Ему потребовался целый день, чтобы доплыть до Сеннен-Коув и забрать колье, и ещё один день ушел на возвращение на Лоо-Айленд. Джек хотел вернуть Эвелин колье в надежде на то, что она поймет глубокий смысл этого жеста. Он мечтал, что Эвелин придет в восторг, когда он преподнесет ей это украшение, — когда она поймет, что он так и не смог с ним расстаться.
Джек медленно закрыл крышку. Эвелин была очень умной женщиной. Она знала, что могла рассчитывать на гораздо лучшую партию, чем он. И ей стоило думать о будущем Эме… Да, Эвелин любила его, но Джек не знал, примет ли она его предложение.
И всё же Джек собирался сделать всё, что потребуется, чтобы убедить её стать его женой.
Эвелин помедлила перед тем, как сесть в карету Бедфорда с Эме, Джулианной, Жаклин и двумя служанками детей. Сегодня Джулианна решила взять детей на пикник в парк, пропустив их уроки по чтению и арифметике. Амелия с Уиллом, Джоном, своей крошечной падчерицей Люсиль и новорожденным Хэлом ждала их в Гайд-парке.
День обещал быть чудесным. Но Эвелин не хотелось ехать. Она не думала, что найдет в себе силы притворяться, старательно изображая радость. В военно-морском ведомстве вывесили список выживших в наступлении, и Эвелин случайно узнала, что имени Джека там нет. Теперь оставалось только ждать, что его зятья раздобудут секретные сведения — список британских заключенных, томящихся в застенках Франции.
И тут от тягостных мыслей Эвелин отвлекла маленькая карета, запряженная единственным гнедым конем, которая свернула на подъездную аллею. Это явно был нанятый экипаж.
— У Доминика, должно быть, гость, — оживилась Джулианна. — Эме, Джеки, садитесь же в карету, а то наш пикник начнется только в районе ужина!
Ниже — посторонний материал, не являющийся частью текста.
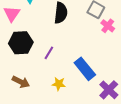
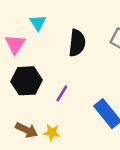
yellow star: (59, 84) -> (52, 133), moved

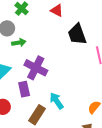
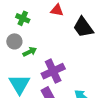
purple cross: (36, 68) -> (53, 71), turned -35

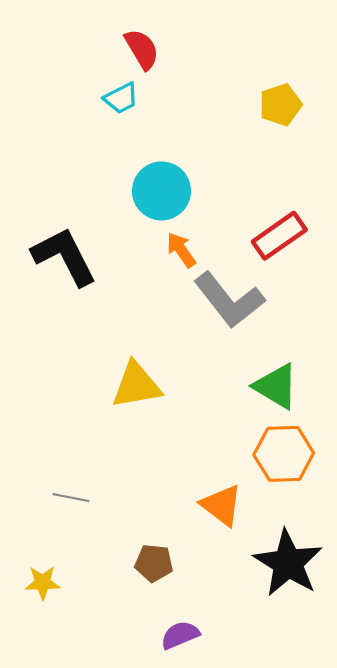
Эвелин будто парализовало, она застыла на месте, во все глаза глядя на приближающуюся карету. Экипаж был открытым, и Эвелин заметила, что в задней его части сидит джентльмен в темном сюртуке и шляпе. Она не могла отвести от него взгляд.
Джентльмен был высоким, смуглым, элегантно одетым. Когда он поднялся, чтобы выйти из экипажа, Эвелин заметила золотистые волосы под черной фетровой двууголкой. Мужчина пристально, неотрывно смотрел на неё.
Это был Джек.
И тут Эвелин поняла, что наверняка ошиблась. Она, должно быть, смотрела на Лукаса. Джек не проехал бы через весь город в открытом экипаже, не появился бы вот так легкомысленно в доме среди бела дня?
Он спрыгнул со ступенек кареты, по-прежнему не отрывая от Эвелин глаз.
Нет, она не ошиблась?
— Джек! — изумленно охнула Эвелин.
Большими, твердыми, решительными шагами он вмиг одолел разделявшее их расстояние и притянул Эвелин в свои объятия, припав к её губам в неистовом, жадном, пылком поцелуе.
Слезы хлынули из её глаз. Она вцепилась в Джека, будто боялась опять его потерять, а он целовал её снова и снова…
И, наконец он прервал страстный поцелуй.
— Здравствуй, Эвелин, — хрипло произнес Джек, и его глаза заблестели.